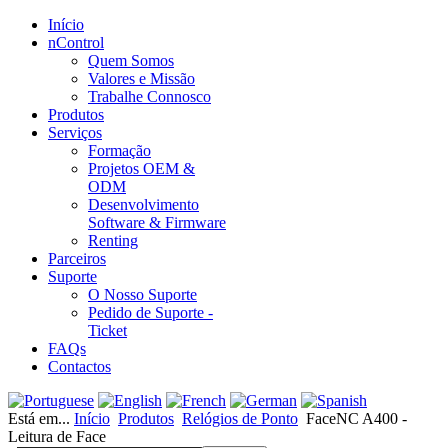
Início
nControl
Quem Somos
Valores e Missão
Trabalhe Connosco
Produtos
Serviços
Formação
Projetos OEM &
ODM
Desenvolvimento
Software & Firmware
Renting
Parceiros
Suporte
O Nosso Suporte
Pedido de Suporte -
Ticket
FAQs
Contactos
Está em...
Início
Produtos
Relógios de Ponto
FaceNC A400 -
Leitura de Face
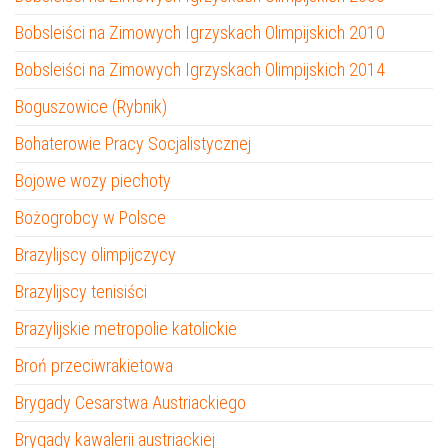
Bobsleiści na Zimowych Igrzyskach Olimpijskich 2010
Bobsleiści na Zimowych Igrzyskach Olimpijskich 2014
Boguszowice (Rybnik)
Bohaterowie Pracy Socjalistycznej
Bojowe wozy piechoty
Bożogrobcy w Polsce
Brazylijscy olimpijczycy
Brazylijscy tenisiści
Brazylijskie metropolie katolickie
Broń przeciwrakietowa
Brygady Cesarstwa Austriackiego
Brygady kawalerii austriackiej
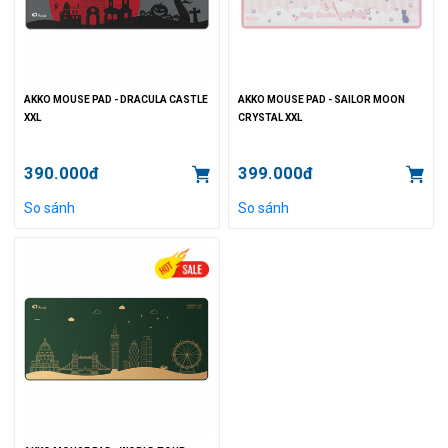
AKKO MOUSE PAD - DRACULA CASTLE
AKKO MOUSE PAD - SAILOR MOON
XXL
CRYSTAL XXL
390.000đ
399.000đ
So sánh
So sánh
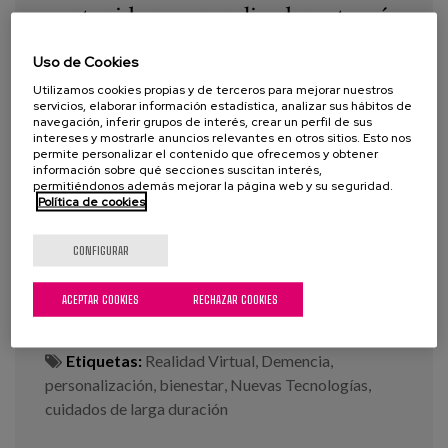
contenidos personalizados a través
de la realidad virtual, en el
bienestar y la implicación de
Uso de Cookies
personas con demencia avanzada.
Utilizamos cookies propias y de terceros para mejorar nuestros
servicios, elaborar información estadística, analizar sus hábitos de
Un estudio cualitativo de 4 casos
navegación, inferir grupos de interés, crear un perfil de sus
intereses y mostrarle anuncios relevantes en otros sitios. Esto nos
permite personalizar el contenido que ofrecemos y obtener
información sobre qué secciones suscitan interés,
Año:
2019
permitiéndonos además mejorar la página web y su seguridad.
Política de cookies
Autor:
Buiza, C., Vidán A., García-Soler, A., Diaz-
Veiga, Pura
CONFIGURAR
Revista:
Revista Española de Geriatría y
Gerontología Volume 54, Issue 6, November–
ACEPTAR COOKIES
RECHAZAR COOKIES
December 2019, Pages 361-362
Etiquetas:
Realidad Virtual
,
Demencia
,
personalización
,
bienestar
,
Nuevas Tecnologías
,
cuidados de larga duración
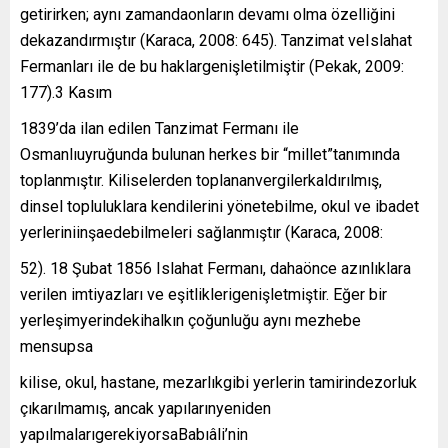
getirirken; aynı zamandaonların devamı olma özelliğini
dekazandırmıştır (Karaca, 2008: 645). Tanzimat veIslahat
Fermanları ile de bu haklargenişletilmiştir (Pekak, 2009:
177).3 Kasım
1839’da ilan edilen Tanzimat Fermanı ile
Osmanlıuyruğunda bulunan herkes bir “millet”tanımında
toplanmıştır. Kiliselerden toplananvergilerkaldırılmış,
dinsel topluluklara kendilerini yönetebilme, okul ve ibadet
yerleriniinşaedebilmeleri sağlanmıştır (Karaca, 2008:
52). 18 Şubat 1856 Islahat Fermanı, dahaönce azınlıklara
verilen imtiyazları ve eşitliklerigenişletmiştir. Eğer bir
yerleşimyerindekihalkın çoğunluğu aynı mezhebe
mensupsa
kilise, okul, hastane, mezarlıkgibi yerlerin tamirindezorluk
çıkarılmamış, ancak yapılarınyeniden
yapılmalarıgerekiyorsaBabıâli’nin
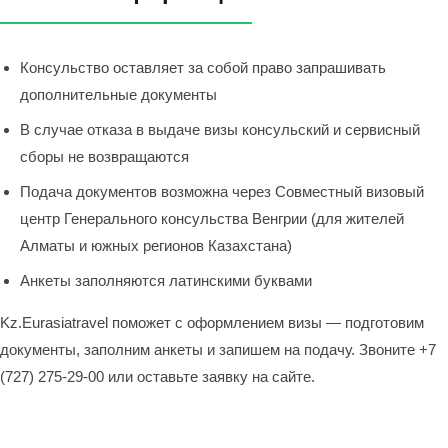
Консульство оставляет за собой право запрашивать
дополнительные документы
В случае отказа в выдаче визы консульский и сервисный
сборы не возвращаются
Подача документов возможна через Совместный визовый
центр Генерального консульства Венгрии (для жителей
Алматы и южных регионов Казахстана)
Анкеты заполняются латинскими буквами
Kz.Eurasiatravel поможет с оформлением визы — подготовим
документы, заполним анкеты и запишем на подачу. Звоните +7
(727) 275-29-00 или оставьте заявку на сайте.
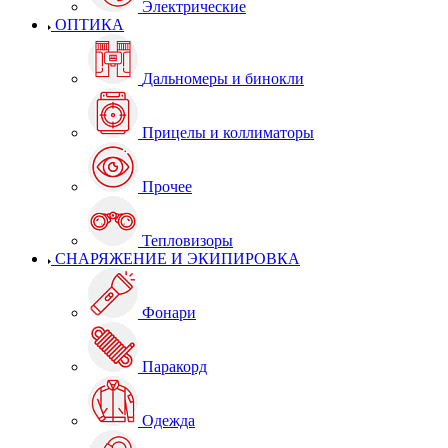
Электрические
ОПТИКА
Дальномеры и бинокли
Прицелы и коллиматоры
Прочее
Тепловизоры
СНАРЯЖЕНИЕ И ЭКИПИРОВКА
Фонари
Паракорд
Одежда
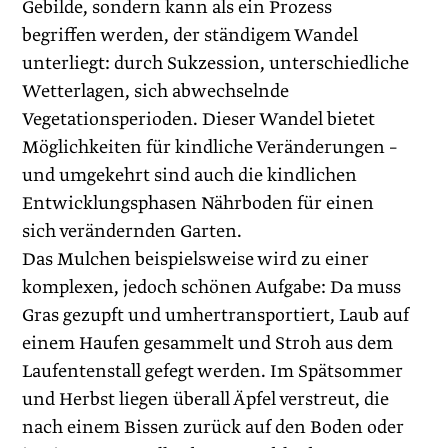
Gebilde, sondern kann als ein Prozess
begriffen werden, der ständigem Wandel
unterliegt: durch Sukzession, unterschiedliche
Wetterlagen, sich abwechselnde
Vegetationsperioden. Dieser Wandel bietet
Möglichkeiten für kindliche Veränderungen –
und umgekehrt sind auch die kind­lichen
Entwicklungsphasen Nährboden für einen
sich verändernden Garten.
Das Mulchen beispielsweise wird zu einer
komplexen, jedoch schönen Aufgabe: Da muss
Gras gezupft und umhertransportiert, Laub auf
einem Haufen gesammelt und Stroh aus dem
Laufentenstall gefegt werden. Im Spätsommer
und Herbst ­liegen überall Äpfel verstreut, die
nach einem ­Bissen zurück auf den Boden oder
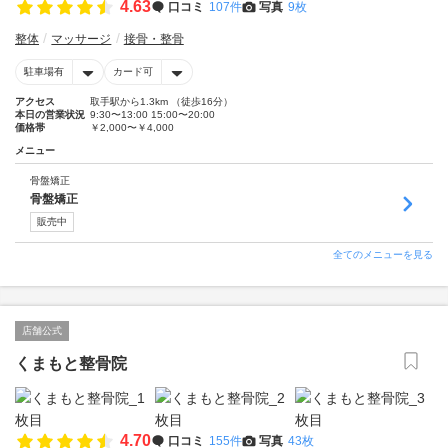
4.63
口コミ
107件
写真
9枚
整体
マッサージ
接骨・整骨
駐車場有
カード可
アクセス
取手駅から1.3km （徒歩16分）
本日の営業状況
9:30〜13:00 15:00〜20:00
価格帯
￥2,000〜￥4,000
メニュー
骨盤矯正
骨盤矯正
販売中
全てのメニューを見る
店舗公式
くまもと整骨院
4.70
口コミ
155件
写真
43枚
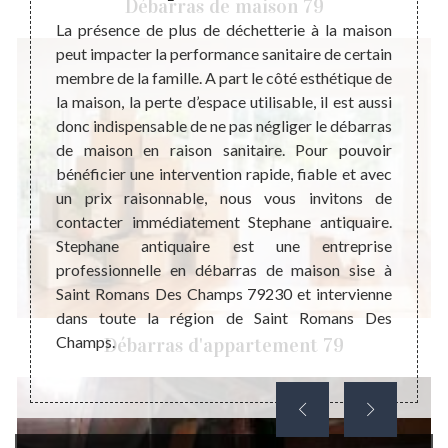
Débarras de maison 79
rcément
La présence de plus de déchetterie à la maison
u lieu
peut impacter la performance sanitaire de certain
Steph
ment le
membre de la famille. A part le côté esthétique de
profe
e leurs
la maison, la perte d’espace utilisable, il est aussi
débar
dage de
donc indispensable de ne pas négliger le débarras
propos
ts : le
de maison en raison sanitaire. Pour pouvoir
trans
bles ou
bénéficier une intervention rapide, fiable et avec
récupé
ue soit
un prix raisonnable, nous vous invitons de
ou un 
ens, un
contacter immédiatement Stephane antiquaire.
Evide
maison
Stephane antiquaire est une entreprise
défini
sition.
professionnelle en débarras de maison sise à
besoin
Saint Romans Des Champs 79230 et intervienne
si vou
dans toute la région de Saint Romans Des
travai
Champs.
Débarras d'appartement 79
Des C
alento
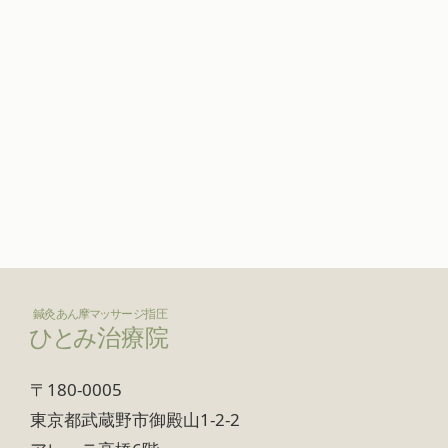
〒180-0005
東京都武蔵野市御殿山1-2-2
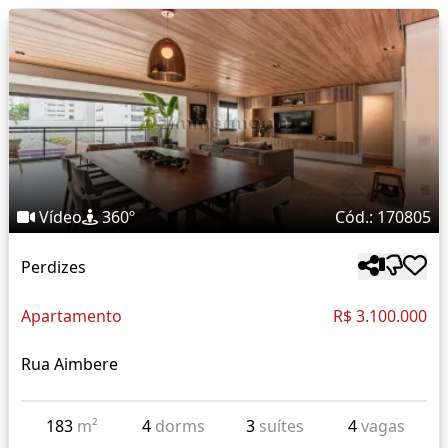
Vídeo
360º
Cód.: 170805
Perdizes
Apartamento
R$ 3.100.000
Rua Aimbere
183
m²
4
dorms
3
suítes
4
vagas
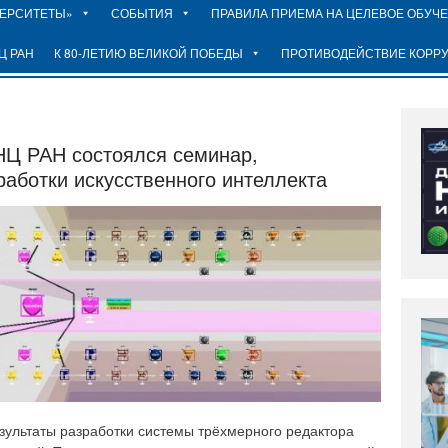
ВЕРСИТЕТЫ»
СОБЫТИЯ
ПРАВИЛА ПРИЕМА НА ЦЕЛЕВОЕ ОБУЧ
Ц РАН
К 80-ЛЕТИЮ ВЕЛИКОЙ ПОБЕДЫ
ПРОТИВОДЕЙСТВИЕ КОРР
БНЦ РАН состоялся семинар,
аботки искусственного интеллекта
зультаты разработки системы трёхмерного редактора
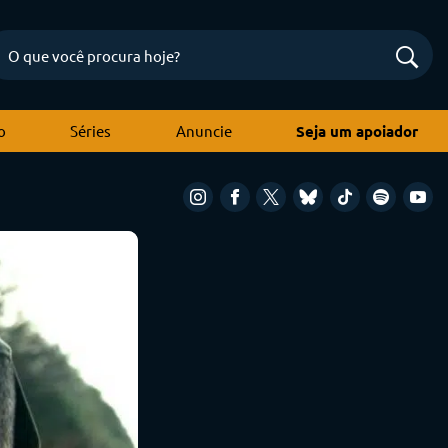
o
Séries
Anuncie
Seja um apoiador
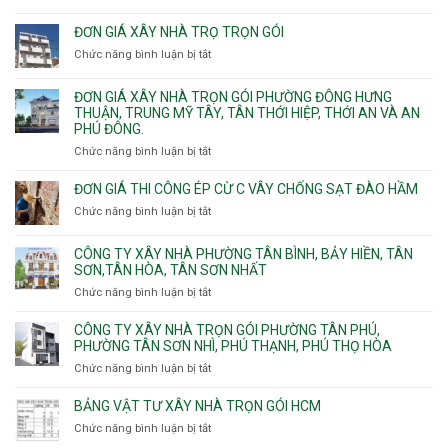
phường
Nhận
Tam
Gia
xây
Bình,
ĐƠN GIÁ XÂY NHÀ TRỌ TRỌN GÓI
Định,
nhà
Thủ
Chức năng bình luận bị tắt
Bình
ở
trọn
Đức,
Thạnh,
Đơn
gói
Linh
Thạnh
giá
ĐƠN GIÁ XÂY NHÀ TRỌN GÓI PHƯỜNG ĐÔNG HƯNG
Quận
Xuân,
Mỹ
xây
THUẬN, TRUNG MỸ TÂY, TÂN THỚI HIỆP, THỚI AN VÀ AN
10,
Long
Tây,Bình
nhà
PHÚ ĐÔNG.
Phường
Bình,
Lợi
trọ
Bình
Tăng
Chức năng bình luận bị tắt
ở
Trung
trọn
Hưng,Diên
Nhơn
Đơn
gói
Hồng,
Phú,
giá
ĐƠN GIÁ THI CÔNG ÉP CỪ C VÂY CHỐNG SẠT ĐÀO HẦM
Vườn
Phước
xây
Chức năng bình luận bị tắt
ở
Lài
Long,
nhà
Đơn
Long
trọn
giá
Phước,
CÔNG TY XÂY NHÀ PHƯỜNG TÂN BÌNH, BẢY HIỀN, TÂN
gói
thi
Long
SƠN,TÂN HÒA, TÂN SƠN NHẤT
Phường
công
Trường,
Đông
Chức năng bình luận bị tắt
ở
ép
An
Hưng
Công
cừ
Khánh,
Thuận,
ty
CÔNG TY XÂY NHÀ TRỌN GÓI PHƯỜNG TÂN PHÚ,
C
Bình
Trung
xây
PHƯỜNG TÂN SƠN NHÌ, PHÚ THẠNH, PHÚ THỌ HÒA
vây
Trưng
Mỹ
nhà
chống
Chức năng bình luận bị tắt
ở
và
Tây,
Phường
sạt
Công
Cát
Tân
Tân
đào
ty
Lái
BẢNG VẬT TƯ XÂY NHÀ TRỌN GÓI HCM
Thới
Bình,
hầm
xây
Hiệp,
Chức năng bình luận bị tắt
Bảy
ở
nhà
Thới
Hiền,
Bảng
————————
== Task goal ==
Print the data above exactly, from its first line to the line bearing "Veiga, Pura" inclusive, and keep pictures out of the result.

== Task response ==
Início
nControl
Quem Somos
Valores e Missão
Trabalhe Connosco
Produtos
Serviços
Formação
Projetos OEM &
ODM
Desenvolvimento
Software & Firmware
Renting
Parceiros
Suporte
O Nosso Suporte
Pedido de Suporte -
Ticket
FAQs
Contactos
Está em...
Início
Produtos
Relógios de Ponto
FaceNC A400 -
Leitura de Face
Bobsleiści na Zimowych Igrzyskach Olimpijskich 2010
Bobsleiści na Zimowych Igrzyskach Olimpijskich 2014
Boguszowice (Rybnik)
Bohaterowie Pracy Socjalistycznej
Bojowe wozy piechoty
Bożogrobcy w Polsce
Brazylijscy olimpijczycy
Brazylijscy tenisiści
Brazylijskie metropolie katolickie
Broń przeciwrakietowa
Brygady Cesarstwa Austriackiego
Brygady kawalerii austriackiej
AKKO MOUSE PAD - DRACULA CASTLE
AKKO MOUSE PAD - SAILOR MOON
XXL
CRYSTAL XXL
390.000đ
399.000đ
So sánh
So sánh
contenidos personalizados a través
de la realidad virtual, en el
bienestar y la implicación de
Uso de Cookies
personas con demencia avanzada.
Utilizamos cookies propias y de terceros para mejorar nuestros
servicios, elaborar información estadística, analizar sus hábitos de
Un estudio cualitativo de 4 casos
navegación, inferir grupos de interés, crear un perfil de sus
intereses y mostrarle anuncios relevantes en otros sitios. Esto nos
permite personalizar el contenido que ofrecemos y obtener
información sobre qué secciones suscitan interés,
Año:
2019
permitiéndonos además mejorar la página web y su seguridad.
Política de cookies
Autor:
Buiza, C., Vidán A., García-Soler, A., Diaz-
Veiga, Pura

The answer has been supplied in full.